*Prompt*
Only the lines holding "membranous" are wanted here; copy each from the listing.

*Data supplied*
----------

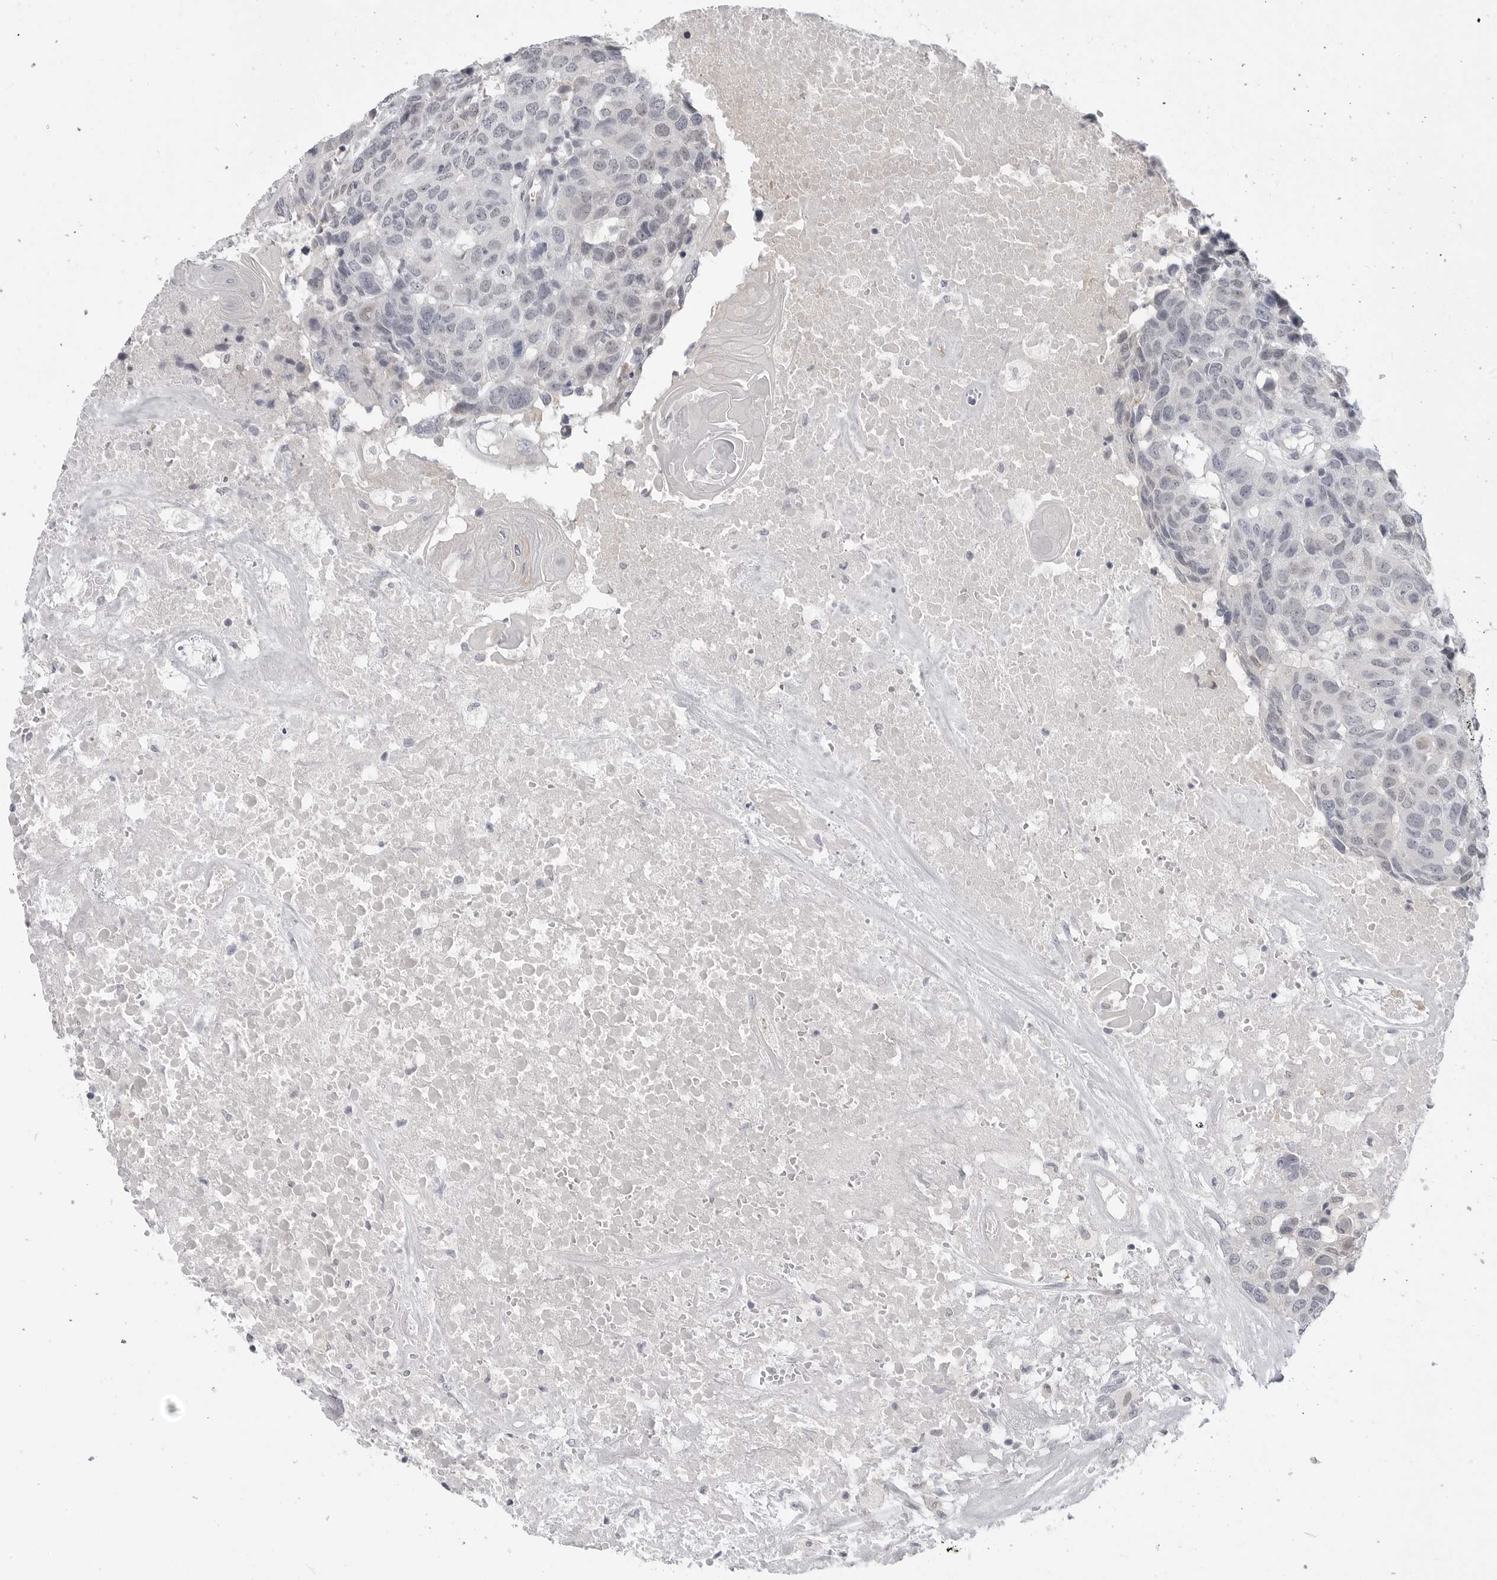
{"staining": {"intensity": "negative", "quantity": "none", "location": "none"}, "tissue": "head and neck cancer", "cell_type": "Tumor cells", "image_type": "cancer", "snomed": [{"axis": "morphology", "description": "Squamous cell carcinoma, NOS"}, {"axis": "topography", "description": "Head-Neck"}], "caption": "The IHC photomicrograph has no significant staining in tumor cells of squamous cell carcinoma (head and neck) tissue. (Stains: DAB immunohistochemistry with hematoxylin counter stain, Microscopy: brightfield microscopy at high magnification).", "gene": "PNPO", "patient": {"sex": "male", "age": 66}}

----------

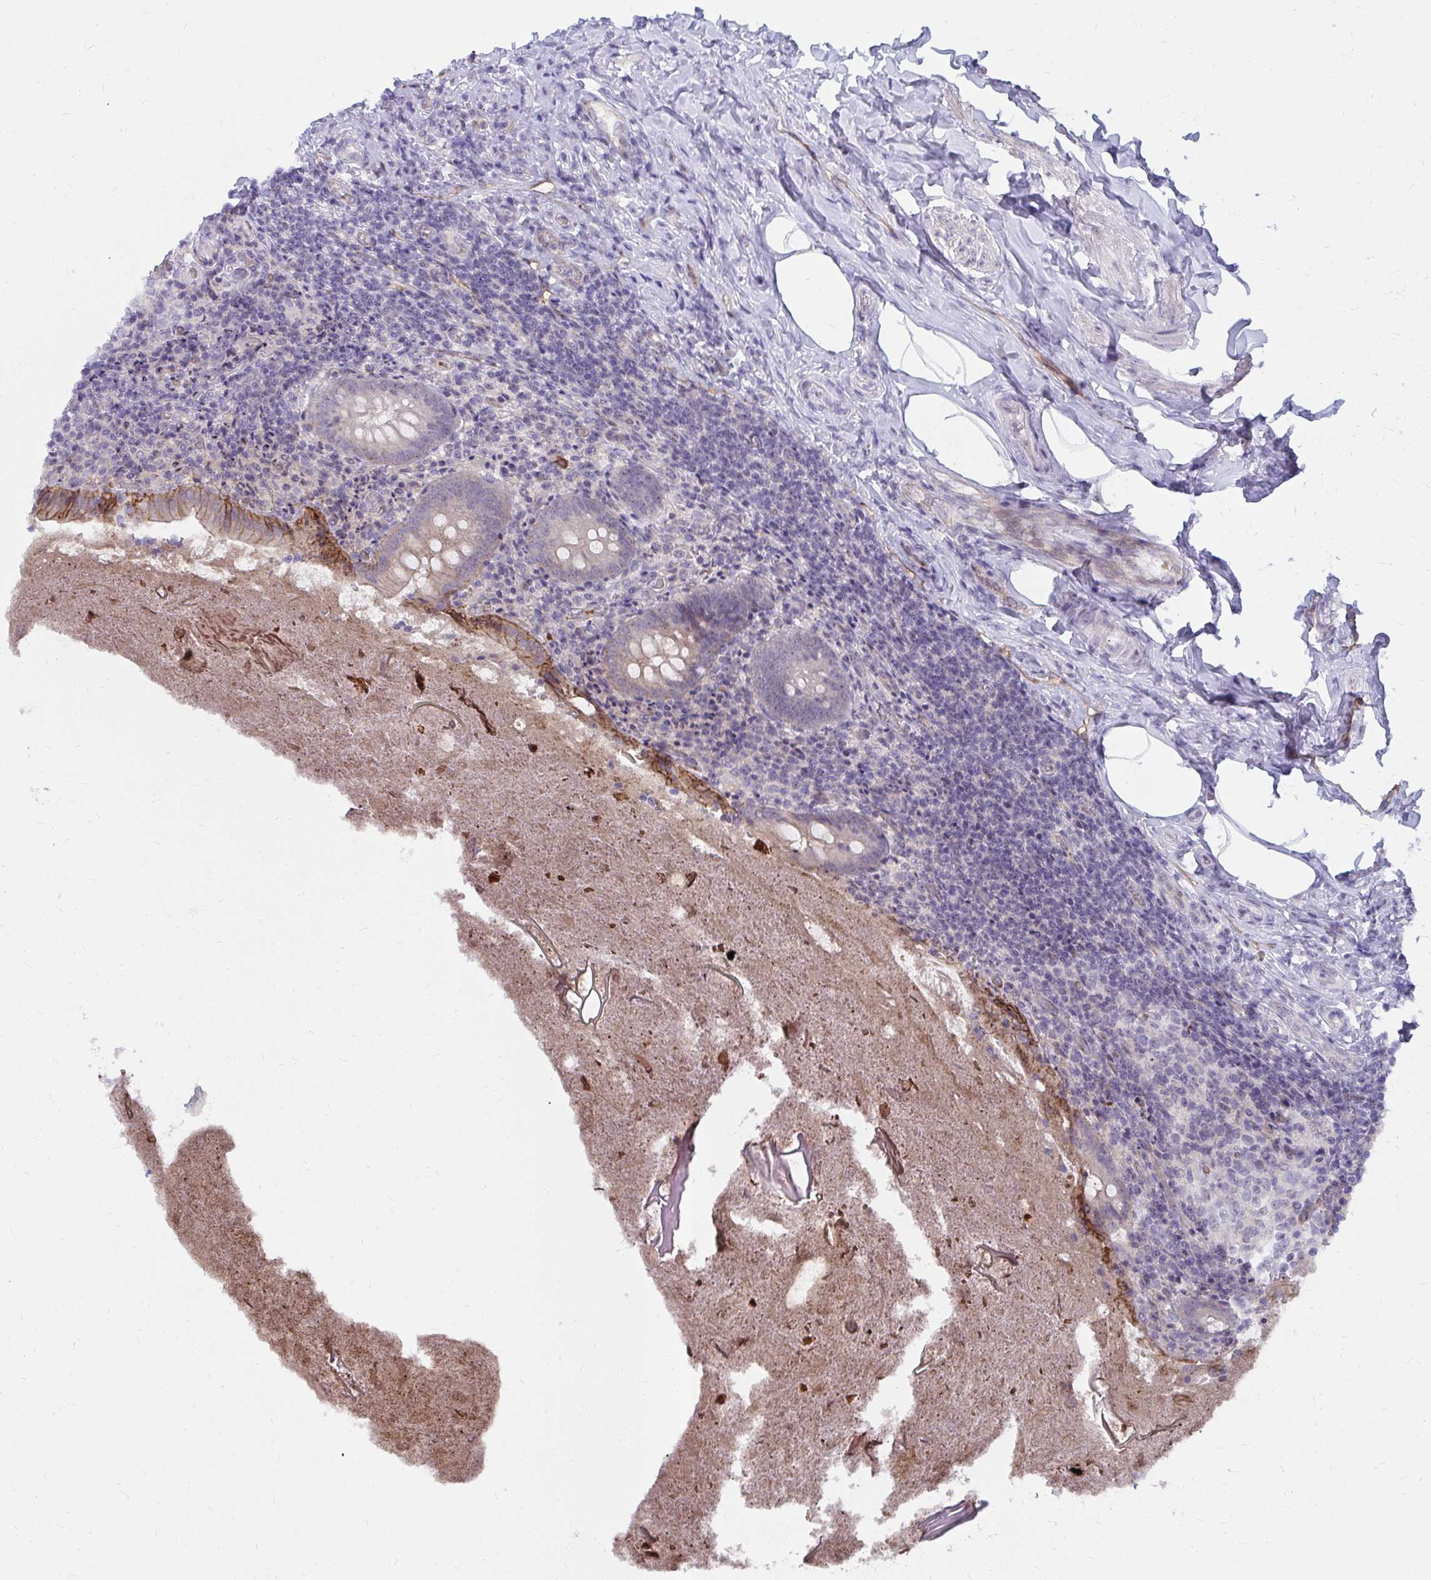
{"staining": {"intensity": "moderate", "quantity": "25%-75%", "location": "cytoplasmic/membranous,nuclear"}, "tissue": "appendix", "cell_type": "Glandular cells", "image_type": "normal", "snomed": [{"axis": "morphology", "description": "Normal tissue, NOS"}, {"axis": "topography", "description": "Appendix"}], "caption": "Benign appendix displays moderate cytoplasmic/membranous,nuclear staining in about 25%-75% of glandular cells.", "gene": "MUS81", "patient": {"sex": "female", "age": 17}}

----------

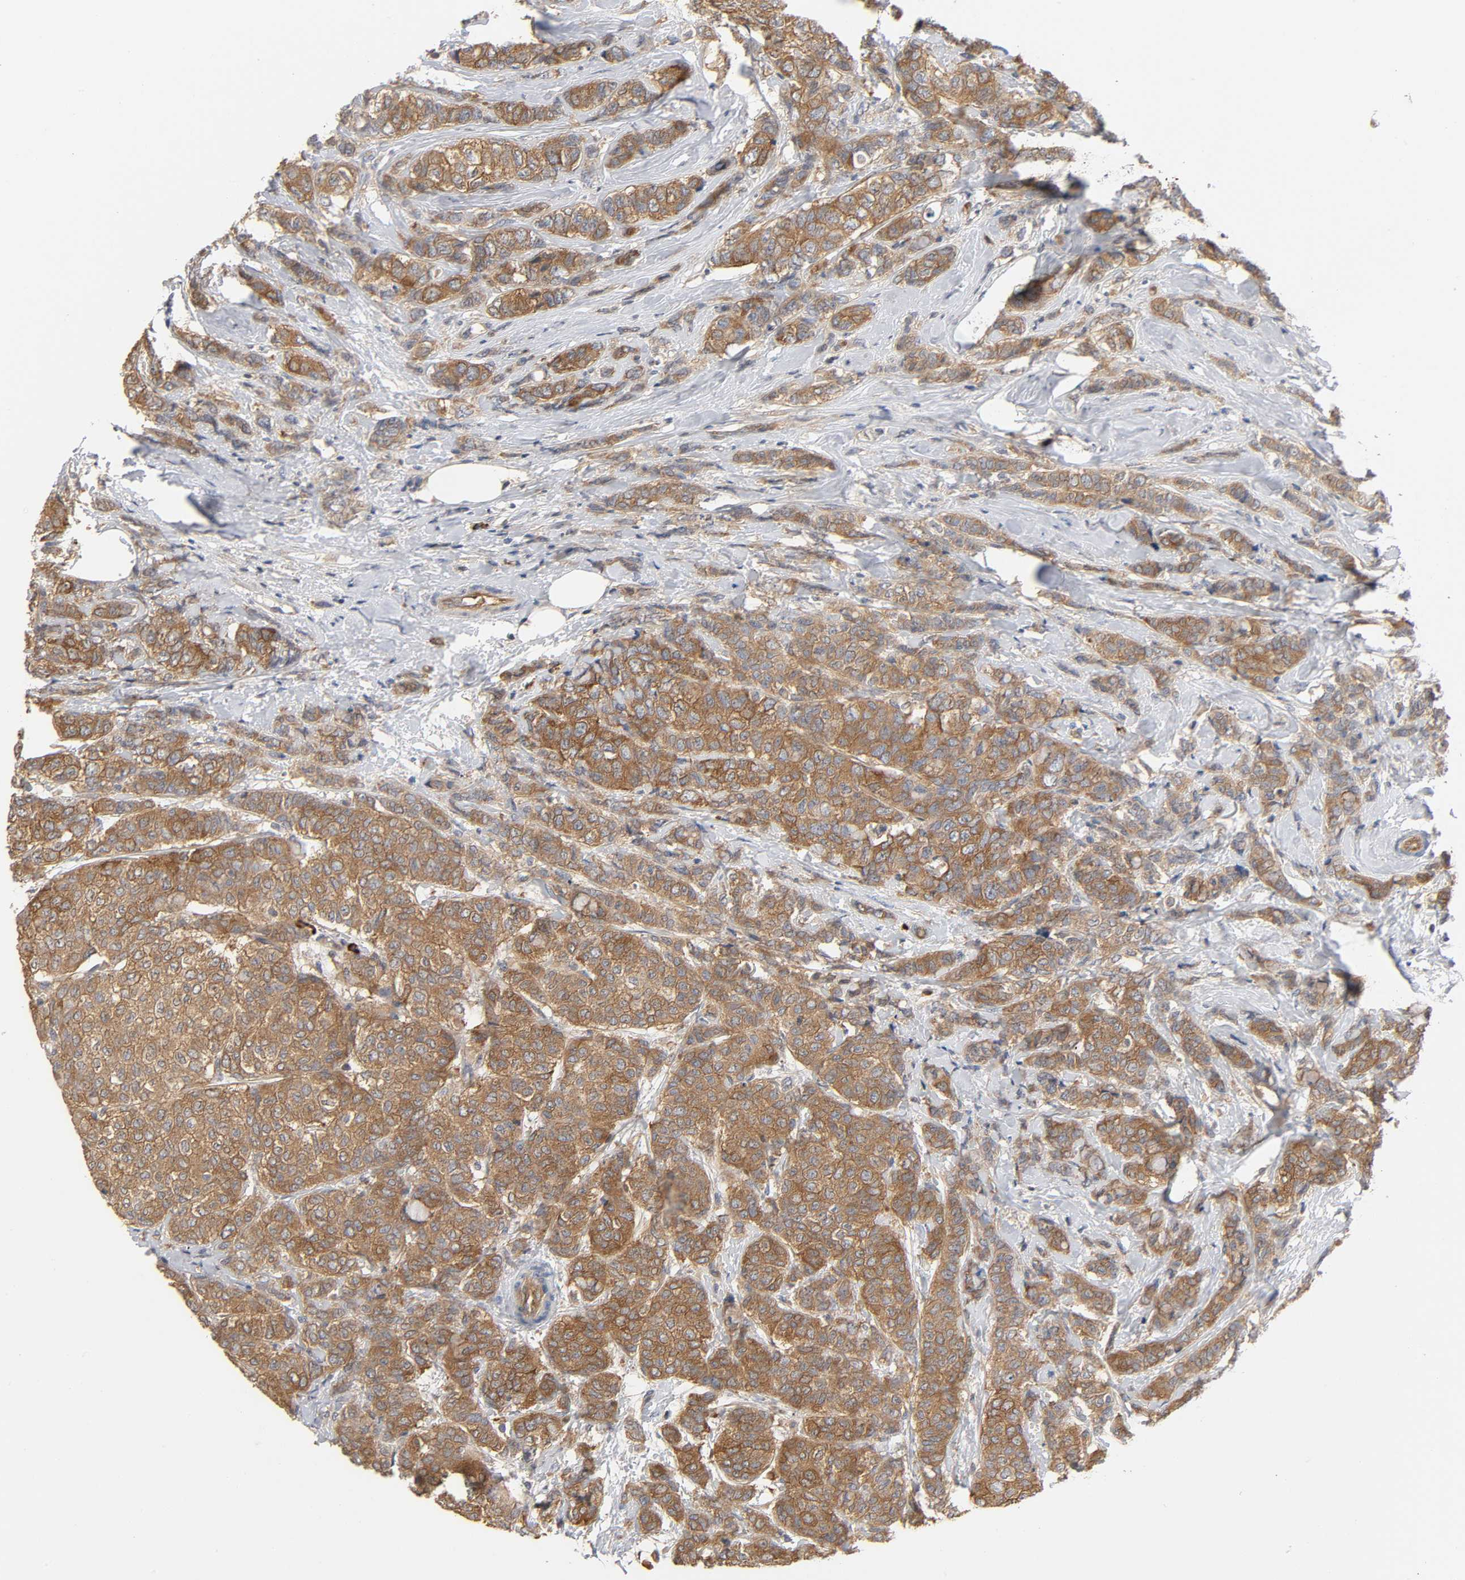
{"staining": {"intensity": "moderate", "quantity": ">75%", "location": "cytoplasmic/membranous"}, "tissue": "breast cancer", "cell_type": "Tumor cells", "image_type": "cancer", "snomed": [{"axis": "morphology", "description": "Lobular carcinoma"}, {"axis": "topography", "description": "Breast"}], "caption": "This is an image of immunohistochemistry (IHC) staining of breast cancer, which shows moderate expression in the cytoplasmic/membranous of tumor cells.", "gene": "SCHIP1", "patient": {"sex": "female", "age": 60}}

----------

*Answer section*
{"staining": {"intensity": "moderate", "quantity": "25%-75%", "location": "cytoplasmic/membranous,nuclear"}, "tissue": "appendix", "cell_type": "Glandular cells", "image_type": "normal", "snomed": [{"axis": "morphology", "description": "Normal tissue, NOS"}, {"axis": "topography", "description": "Appendix"}], "caption": "Benign appendix displays moderate cytoplasmic/membranous,nuclear staining in about 25%-75% of glandular cells.", "gene": "MUS81", "patient": {"sex": "female", "age": 17}}
{"staining": {"intensity": "moderate", "quantity": ">75%", "location": "cytoplasmic/membranous"}, "tissue": "breast cancer", "cell_type": "Tumor cells", "image_type": "cancer", "snomed": [{"axis": "morphology", "description": "Lobular carcinoma"}, {"axis": "topography", "description": "Breast"}], "caption": "This is an image of immunohistochemistry (IHC) staining of breast cancer, which shows moderate expression in the cytoplasmic/membranous of tumor cells.", "gene": "SCHIP1", "patient": {"sex": "female", "age": 60}}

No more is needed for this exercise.